ND   JMC : History of Medieval Philosophy / by Maurice De Wulf

100. Theodicy and Metaphysics. -- St. Augustine proves the existence of God a posteriori from the contingency of the world, from the order of the universe, from the voice of conscience and from the common consent of mankind. His favourite proof is that derived from an interpretation of the characters of necessity and immutability to be found in our intellectual representations and in those root-verities which serve as criterions for our knowledge and conduct. The objects of those judgments and principles can be necessary and immutable only because they are adumbrations of the necessary and immutable essence of God. Therefore God exists (De Lib. Arbitrio, ii., 12 and 15).

Against the Manichaeans he upholds the primordial oneness of an infinitely good and perfect God; against the Neo-Platonists he defends the theory of creation: and creation must have taken place in time, not ab aeterno. Various Alexandrian doctrines are incorporated into St. Augustine's theodicy, -- with, of course, the modifications demanded by his anti-pantheistic attitude. Such, for example, are the inability of man to comprehend God; the transcendence of God above and beyond all categories; His simplicity, eternity, goodness. From the unity of God St. Augustine does not infer Divine unconsciousness (Plotinus). On the contrary, the Divine knowledge is one of the favourite themes of his philosophy. It is here we meet the theory of Exemplarism (see especially L. 83 qq., q. 46), so intimately associated with the name of St. Augustine.

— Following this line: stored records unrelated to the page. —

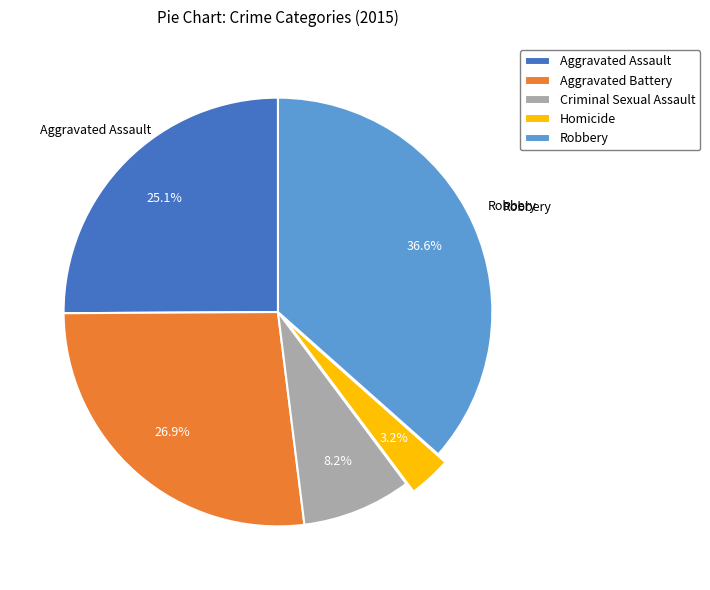

What is the ratio of the value at Homicide to the value at Robbery?

0.1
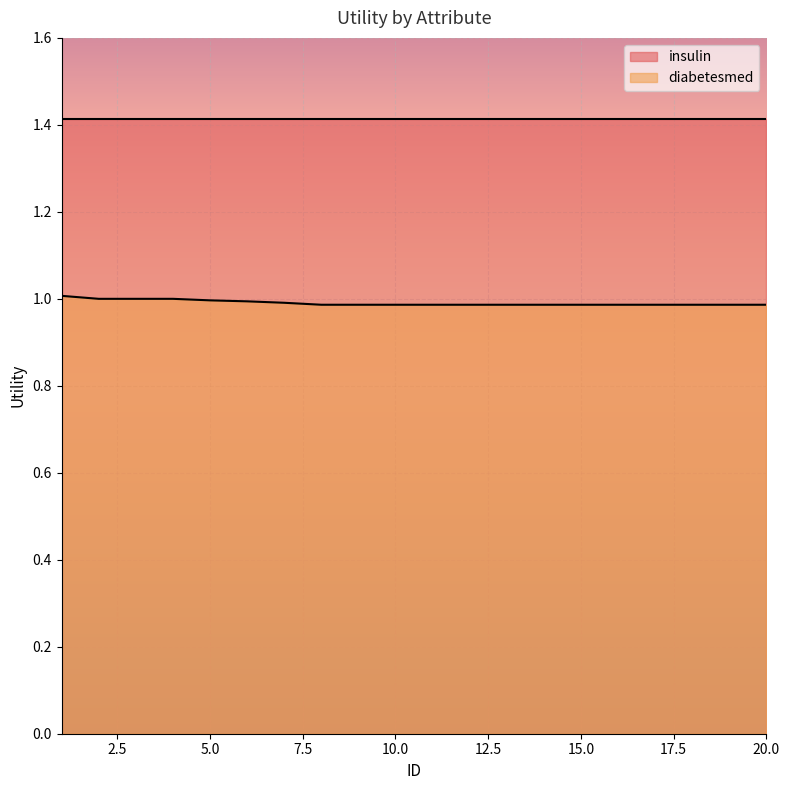

Count the values in the range 0 to 1.

19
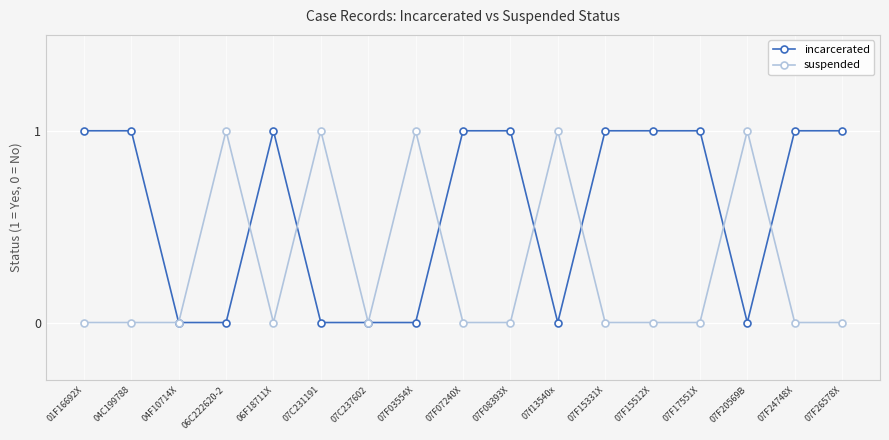

Rank the series at 07C231191 from lowest to highest value.

incarcerated, suspended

Before building an arch, the architect must first conceive a plan or model of it. In the same way, before creating the universe, God must have conceived its vast design. He knows all possible essences in their relation to His own Divine essence, of which they are the far off imitations (principales formae quaedam vel rationes rerum in divina intelligentia continentur). There is a Divine idea corresponding to each individual contingent thing, the standard or norma of its reality (singula igitur propriis sunt creata rationibus).

As being the primary source of all contingent reality, the Divine ideas are also the ultimate foundation of the intelligibility of all essences, and therefore it is on them finally that the certitude of human knowledge reposes, since our ideas are in conformity with the things around us: neither in these things around us, nor in ourselves, can we discover any sufficient reason for the immutable and necessary truths we possess concerning them.

This Augustinian Exemplarism makes a vital change in the Platonic theory of the Isolated Ideas (22), -- no matter how much St. Augustine may have claimed to be inspired by the Chief of the Academy. Nor does the Augustinian differ any less from the Neo-Platonic theory, wherein the Ideas are a sort of product or inferior emanation of the One Supreme Essence (85, i, b).